I don't think most platonists would recognize the need for any relationship between actual, concrete objects and abstract objects, at least not in this direct way. It is useful, however, to distinguish between two types of platonists here (I take this classification from Sam Cowling's
Abstract Entities, a very useful---and opinionated---survey of the terrain).
Expansive platonists include among the existing abstract objects not only numbers, pure sets, and propositions, but also what has commonly been called
abstract types, such as, perhaps, musical works, poems, recipes, letters (in the sense of "a", "b", etc.), etc.
Austere platonists countenance only numbers, pure sets, and, perhaps, propositions and properties. So
expansive platonists may want a relation like "partake" between types and tokens, perhaps in the form of instantiation. But
austere platonists will not need any such a relation. If there is any relation between concrete "triangles" (I use scare quotes to indicate that I'm not taking such "triangles" to be literally triangles, i.e. instances of an abstract type) and abstract ones, it will probably be one of approximation (say, we can map an abstract triangle up to a margin of error to the space-time points occupied by the concrete triangle), where this relation is itself an abstract set.
As for your proposal, I think there are a couple of separate issues here. First, there is the question of whether there is a conceptual distinction to be made between abstract and concrete objects. Notice that this is a
conceptual question: perhaps there is such a distinction, but all objects fall only on one side of the divide (that is, e.g., the nominalist position), or perhaps the distinction is not exclusive, i.e. there are hybrids (which is what I mentioned with the problem of classifying {Nagase}). Still, it must be possible to make such a distinction independently of any ontological questions.

▸ **Given material**:
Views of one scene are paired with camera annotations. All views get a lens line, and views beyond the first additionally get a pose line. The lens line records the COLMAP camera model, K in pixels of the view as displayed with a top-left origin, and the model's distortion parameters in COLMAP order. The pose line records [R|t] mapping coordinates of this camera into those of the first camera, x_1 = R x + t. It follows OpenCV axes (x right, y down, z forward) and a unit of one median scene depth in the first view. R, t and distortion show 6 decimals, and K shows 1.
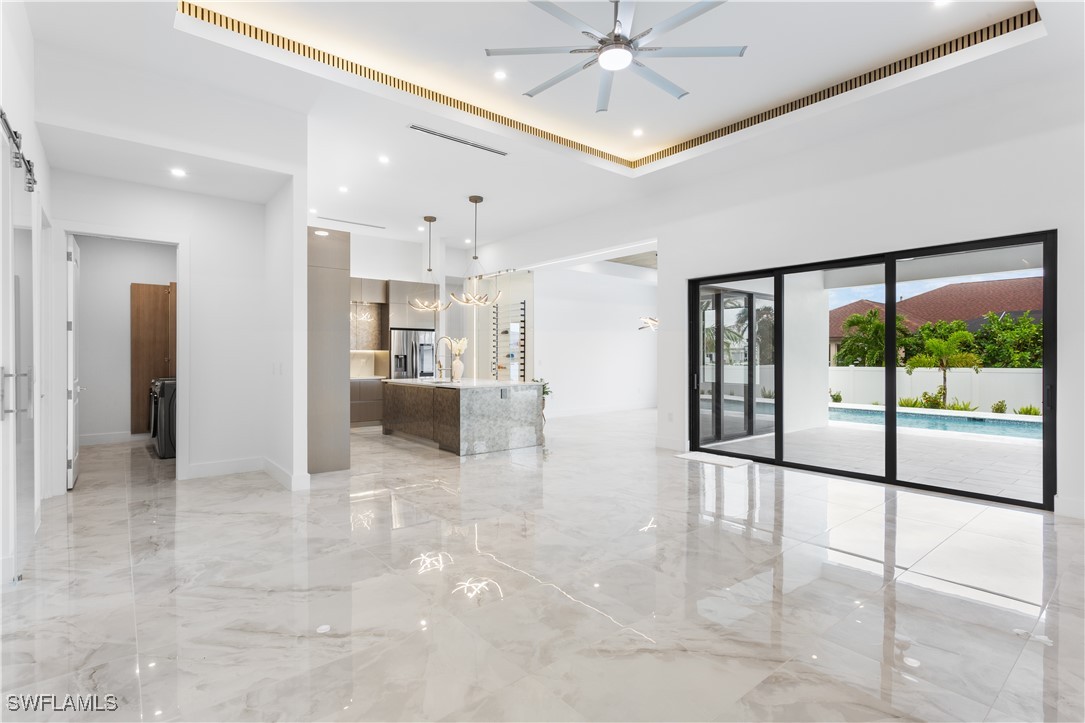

▸ **Problem description**: Print the passage above on platonists and abstract objects again in full, word for word.

▸ **Response**:
I don't think most platonists would recognize the need for any relationship between actual, concrete objects and abstract objects, at least not in this direct way. It is useful, however, to distinguish between two types of platonists here (I take this classification from Sam Cowling's
Abstract Entities, a very useful---and opinionated---survey of the terrain).
Expansive platonists include among the existing abstract objects not only numbers, pure sets, and propositions, but also what has commonly been called
abstract types, such as, perhaps, musical works, poems, recipes, letters (in the sense of "a", "b", etc.), etc.
Austere platonists countenance only numbers, pure sets, and, perhaps, propositions and properties. So
expansive platonists may want a relation like "partake" between types and tokens, perhaps in the form of instantiation. But
austere platonists will not need any such a relation. If there is any relation between concrete "triangles" (I use scare quotes to indicate that I'm not taking such "triangles" to be literally triangles, i.e. instances of an abstract type) and abstract ones, it will probably be one of approximation (say, we can map an abstract triangle up to a margin of error to the space-time points occupied by the concrete triangle), where this relation is itself an abstract set.
As for your proposal, I think there are a couple of separate issues here. First, there is the question of whether there is a conceptual distinction to be made between abstract and concrete objects. Notice that this is a
conceptual question: perhaps there is such a distinction, but all objects fall only on one side of the divide (that is, e.g., the nominalist position), or perhaps the distinction is not exclusive, i.e. there are hybrids (which is what I mentioned with the problem of classifying {Nagase}). Still, it must be possible to make such a distinction independently of any ontological questions.